Tesla’s decision to provide batteries to consumers signals a huge shift in sustainable energy usage.
Climate change, uncertain prices, and wavering supply: all bad things associated with traditional energy sources. It’s not news that many companies have made the switch to alternative methods of sourcing energy, and they’ve managed to do so without compromising operations. Wind, hydroelectric, and solar power are all examples of renewable energy that have minimal impacts on the environment and current supply. In fact, renewable sources produce a ton of energy: The United States can produce nearly 10 times the country's current energy consumption based on wind energy alone.
The issue now revolves around storage. Energy is being produced faster than it can be used. How can companies utilize all that extra energy, saving time and money?
Last week, the company revealed further details about its plans to sell consumer Lithium-ion batteries, for renewable energy storage. Tesla is initially offering residential packs and plans to produce larger packs designed for industrial use, paving the way for factories to dramatically increase their energy efficiency.
Tesla isn’t the only company getting in on the storage game.

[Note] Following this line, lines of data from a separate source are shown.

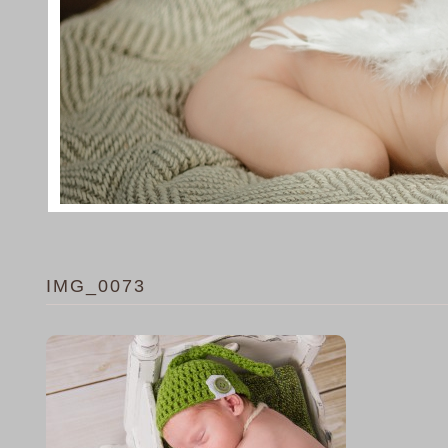
IMG_0073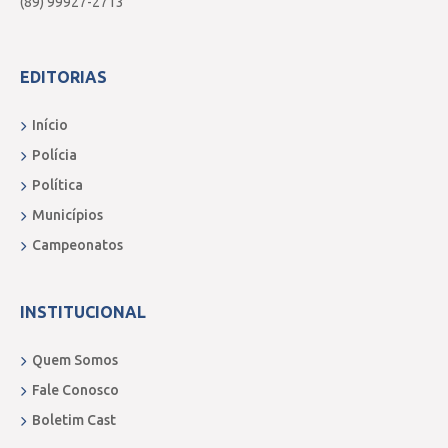
(89) 99927-2713
EDITORIAS
Início
Polícia
Política
Municípios
Campeonatos
INSTITUCIONAL
Quem Somos
Fale Conosco
Boletim Cast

Renewable energy storage may be an emerging market, but it is incredibly lucrative—it’s expected to be worth $1.5 billion by 2019. The Energy Storage Monitor Report predicts that energy storage will triple through 2015. And the biggest customers of energy storage are utility-scale facilities like factories, that use a lot of energy and can drastically cut costs by storing any excess. In the first half of 2015, utility-scale deployments accounted for 87% of the market. While Tesla is currently focused on residential storage, the car company holds an advantage due to its ability to produce batters at a relatively low cost at its gigafactory. It will soon unveil more information about storage plans for facilities like factories.
Companies can already practice efficient energy use by harnessing renewable sources like wind or solar power. But energy storage allows high-output facilities to save money and maximize efficiency. By storing energy, power is regulated and distributed at optimum levels whenever it is needed, saving money on new production. Storage also acts as an emergency power supply for unexpected outages. Energy storage, on a global scale, also acts as a low-cost solution for countries without access to power grids. Storage solutions also ease worries of the initial cost of switching to renewable energy, as the ROI is far more immediate.
Factories and warehouses are on the verge of technological revolutions, with automation and tracking boosting efficiency and output. Energy storage is set to be a big part of those revolutions—and it all starts with a battery.